NATALIA GONZÁLEZ MARTIN
Food is an essential topic in the work of painter Natalia González Martin, through which she explores desire, sexuality, sin, pleasure, and ownership. She works primarily with oil paint on wood, creating hazy and mythical renderings that feel as if they are from another time. Her works often depict semi-clothed women with fruits and glassy tears reminiscent of the weeping Madonna of Syracuse. She acknowledges the political dimension of food, noting that it “means different things at the level of class, culture and also gender.” Her work draws on religious mythologies to excavate symbolic and sinful connotations of food going back to Eve and the Forbidden Fruit. She comments, “in the western world, food has very clearly adopted a sinful quality for women. We can choose to reject it but there is guilt around indulgence and eating. That’s why, for me, when women talk about food in their work, it directly becomes rebellious.”

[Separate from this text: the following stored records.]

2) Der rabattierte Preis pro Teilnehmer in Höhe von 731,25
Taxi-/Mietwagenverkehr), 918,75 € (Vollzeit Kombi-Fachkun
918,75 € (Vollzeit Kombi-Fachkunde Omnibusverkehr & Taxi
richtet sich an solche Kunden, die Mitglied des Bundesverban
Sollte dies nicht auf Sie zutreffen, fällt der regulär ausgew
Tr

See Natalia González Martin’s work at Run With The Wolves (Lawrie Shabibi, Dubai – till 1 March 2022), Tree and Leaf (Hannah Barry Gallery, London – till 22 January 2022), And What Does Pleasure Accomplish? (Steve Turner, Los Angeles – 14 February 2022 till 23 March 2022). Follow @natalia.gonzalez.martin. Visit www.nataliagonzalezmartin.uk.
ANNA CHOUTOVA
Founder of Bad Art Collective, curator and painter Anna Choutova monumentalises jars of preserved snack food and gigantic hot dogs through large-scale, high-gloss paintings. The works are ingulfing, yet the food is mostly rendered within its packaging creating a sense that it is to be observed rather than consumed. For Choutova, “food is an infinitely interesting vessel to use within art” and she explores it as an “object of desire – to be admired from afar and not as a source of nourishment.” She has a self-proclaimed complicated personal relationship with food and acknowledges that for herself and others, it can be a “daily challenge and source of anxiety”. Her works are presented as an exploration of this fraught territory, she comments, “I create these luscious oil paintings of food, to hang on white-gallery walls, as a way of elevating this basic human resource into an iconic, untouchable arena.” Choutova’s works manifest the distance and discomfort many endure in relation to food when suffering with disordered eating. She links this to women’s experience and the media, “women have also felt the weight of a beauty ideal thrust upon them throughout history, a constantly changing one which becomes truly impossible to navigate.” She allows the viewer to experience the sensation of seeing a food as an object rather than as sustenance, and, by extension, draws our attention to complex beauty standards within society that may precipitate struggles around eating.
See Anna Choutova’s work at New Contemporaries (South London Gallery, London – 10 December 2021 till 20 February 2022), and Bad Art Presents Hot Air (Pipe Factory, Glasgow – 8 September 2022 till 11 September 2022). Follow @annachoutova1. Visit www.annachoutova.com.
PHOEBE BODDY
Painter Phoebe Boddy creates canvases inspired by the experience of eating – using colour, humour and a deliberately naive style to celebrate the food we consume. She is interested in flavour and the sensorial rather than the political, she says, “food and flavour are my greatest influences” and is aiming to explore “the relationship people have to food and how common it is for them to attach memories to certain dishes or flavours”. Her newest series expressly explores the legacies of artists such as Sarah Lucas, Cindy Sherman and Linda Nochlin, which she feels might allow her to uncover a new dimension to her work. She comments, “My most recent work Eggy Bread is inspired by Sarah Lucas, I am very drawn to the way she uses humour to underline the sexism present in everyday life. Perhaps as I continue to explore this, I will realise feminism is a more prominent theme in my work than I originally anticipated.”